The Reds turned a routine Saturday inning into a collapse that landed in the record book, issuing seven straight walks to the Pirates and tying a Major League Baseball record.
The damage came fast in the second inning, when four runs scored without a ball put in play. That detail tells the whole story: Cincinnati did not get beaten by hard contact or a string of lucky bounces. It simply could not throw strikes, and Pittsburgh cashed every free chance.
Seven straight walks did more than fuel a bad inning — they exposed how quickly a game can swing when a staff completely loses command.
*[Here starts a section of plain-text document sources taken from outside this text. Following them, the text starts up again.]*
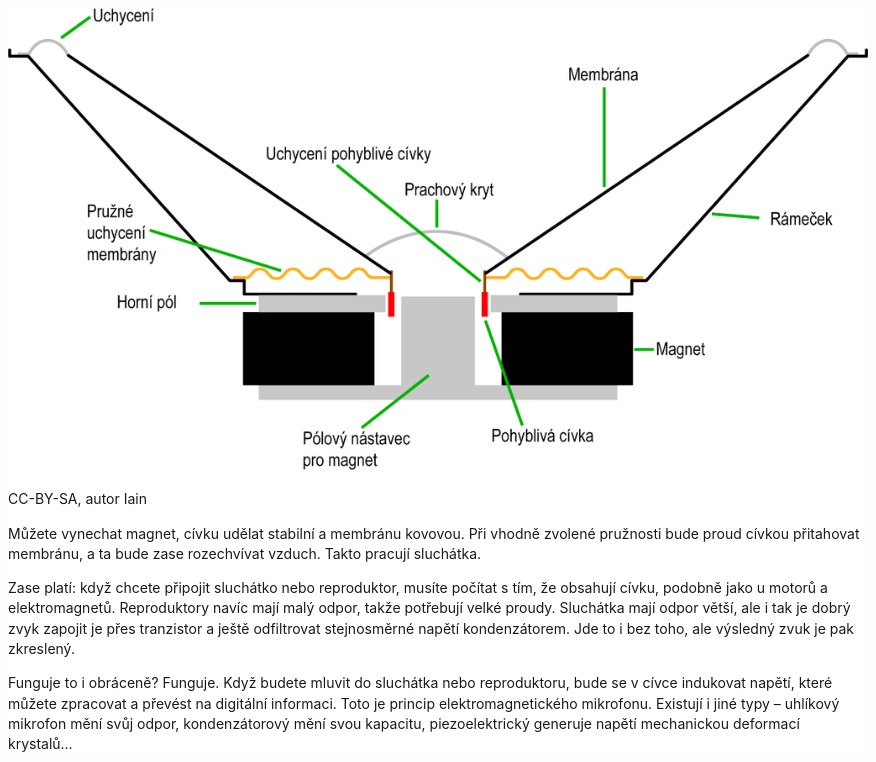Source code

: ![332-1.png](../images/000305.png)

CC-BY-SA, autor Iain

Můžete vynechat magnet, cívku udělat stabilní a membránu kovovou. Při vhodně zvolené pružnosti bude proud cívkou přitahovat membránu, a ta bude zase rozechvívat vzduch. Takto pracují sluchátka.

Zase platí: když chcete připojit sluchátko nebo reproduktor, musíte počítat s tím, že obsahují cívku, podobně jako u motorů a elektromagnetů. Reproduktory navíc mají malý odpor, takže potřebují velké proudy. Sluchátka mají odpor větší, ale i tak je dobrý zvyk zapojit je přes tranzistor a ještě odfiltrovat stejnosměrné napětí kondenzátorem. Jde to i bez toho, ale výsledný zvuk je pak zkreslený.

Funguje to i obráceně? Funguje. Když budete mluvit do sluchátka nebo reproduktoru, bude se v cívce indukovat napětí, které můžete zpracovat a převést na digitální informaci. Toto je princip elektromagnetického mikrofonu. Existují i jiné typy – uhlíkový mikrofon mění svůj odpor, kondenzátorový mění svou kapacitu, piezoelektrický generuje napětí mechanickou deformací krystalů…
Reports indicate the sequence matched an MLB mark for consecutive walks issued, a rare statistical collapse in a sport built on repetition and control. For the Pirates, the inning offered a reminder that pressure does not always come from power. Sometimes it comes from patience, from refusing to chase, and from letting an opponent unravel in plain sight.
Key Facts
- The Reds walked seven straight Pirates hitters, tying an MLB record.
- The streak happened in the second inning on Saturday.
- Four Pirates runs scored without a ball being put in play.
- The sequence turned a control problem into immediate scoreboard damage.
For Cincinnati, the inning will raise blunt questions about command, composure, and how quickly a game plan can disappear. Walks already rank among the most frustrating mistakes in baseball because they hand over bases without forcing action. Seven in a row pushes that frustration into something larger: a warning sign that one bad stretch can overpower everything else a team hopes to do.
What comes next matters because stretches like this rarely stay isolated in the public conversation. Coaches and players will look for mechanical or mental fixes, while opponents will notice any hint of vulnerability around the strike zone. The Reds can treat Saturday as an ugly outlier, but only if they show soon that they can regain control before another inning slips away just as fast.